Und siehe da, Morsi und die Muslimbruderschaft sind exakt unserem Script gefolgt. Seit er im August die Macht übernahm, hat Morsi (1) das Militär kaltgestellt, sich dann auf das Eingraben konzentriert und die Vorherrschaft ausgebaut, am auffälligsten durch die Ausgabe einer Reihe von Anordnungen am 22. November, mit der sich der Präsident widerrechtlich autokratische Macht aneignete und zionistische Verschwörungstheorien über seine Gegner verbreitete. Dann rammte er (2) am 30. November eine islamistisch orientierte Verfassung durch und setzte eine schnelle Volksabstimmung darüber für den 15. Dezember an. Von diesen beiden Aufgaben aufgefressen, ignorierte er praktisch die Unzahl an Problemen, von denen Ägypten heimgesucht ist, insbesondere die drohende Wirtschaftskrise und das Fehlen von Geldern, um die importierten Lebensmittel zu bezahlen.

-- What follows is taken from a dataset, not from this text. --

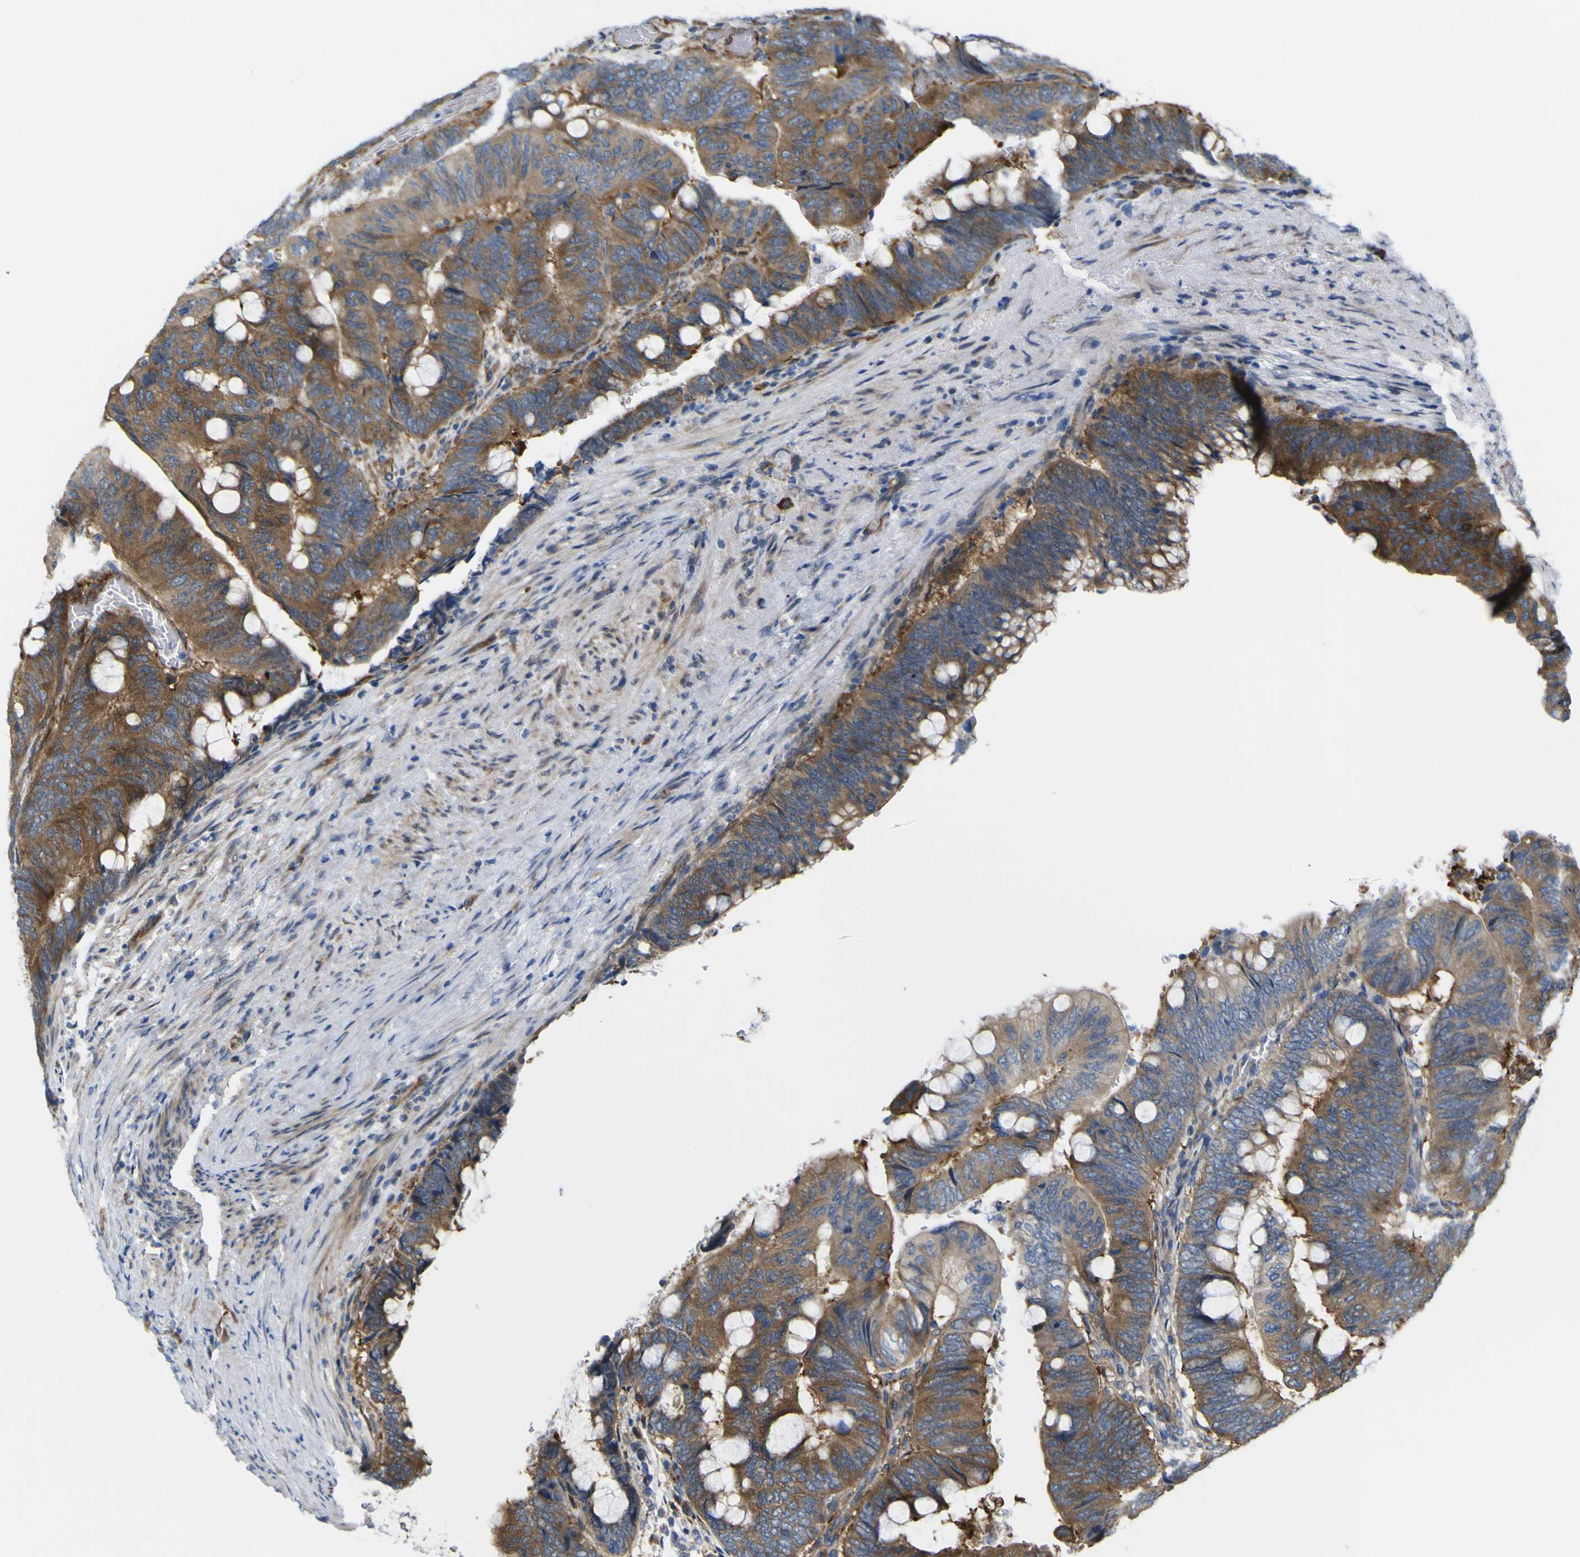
{"staining": {"intensity": "moderate", "quantity": ">75%", "location": "cytoplasmic/membranous"}, "tissue": "colorectal cancer", "cell_type": "Tumor cells", "image_type": "cancer", "snomed": [{"axis": "morphology", "description": "Normal tissue, NOS"}, {"axis": "morphology", "description": "Adenocarcinoma, NOS"}, {"axis": "topography", "description": "Rectum"}, {"axis": "topography", "description": "Peripheral nerve tissue"}], "caption": "A brown stain highlights moderate cytoplasmic/membranous staining of a protein in human colorectal cancer tumor cells.", "gene": "JPH1", "patient": {"sex": "male", "age": 92}}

Der Preis von Butangas ist seit Morsis Amtsantritt um mehr als das Zweifache gestiegen.

Morsis Machtergreifung regte antiislamistische Ägypter an, sich als „Nationale Rettungsfront“ zusammenzuschließen und sich den Islamisten in den gewalttätigsten Straßenkonflikten in sechs Jahrzehnten entgegenzustellen, was diese zwang die Anweisungen des 22. November teilweise zurückzunehmen. Nachdem er im August das Militär geschickt kaltstellte, ließ Morsis Schuss über das Ziel hinaus ironischerweise die Generäle in die Position der ultimativen Autorität zurückkehren, so dass diese für oder gegen ihn intervenieren können. Damit, dass er Sympathisanten der Islamisten als höchste Offiziere auswählte und dem Militär in der vorgeschlagenen Verfassung erweiterte Privilegien anbot, hat er aller Wahrscheinlichkeit nach deren Unterstützung gewonnen. Als nächstes wird wahrscheinlich der Ausnahmezustand ausgerufen werden.

In nur drei Monaten hat Morsi gezeigt, dass er diktatorische Macht anstrebt, die größer ist als die Mubaraks und dass diese Herrschaft für Ägypten sogar ein größeres Verhängnis andeutet, als es die Mubaraks war. Er hat Jassers und meinen Standpunkt sauber bestätigt: Lieber Diktatoren als gewählte Islamisten. In der Diskussion stellte ich fest: Westler sollten die Tür für ideologische Diktatoren wie Islamisten fest zuschlagen, während sie habgierige Diktatoren unter Druck setzen sollten eine Zivilgesellschaft zu ermöglichen. Das bietet den einzigen Ausweg aus der falschen Alternative zweier Formen der Tyrannei.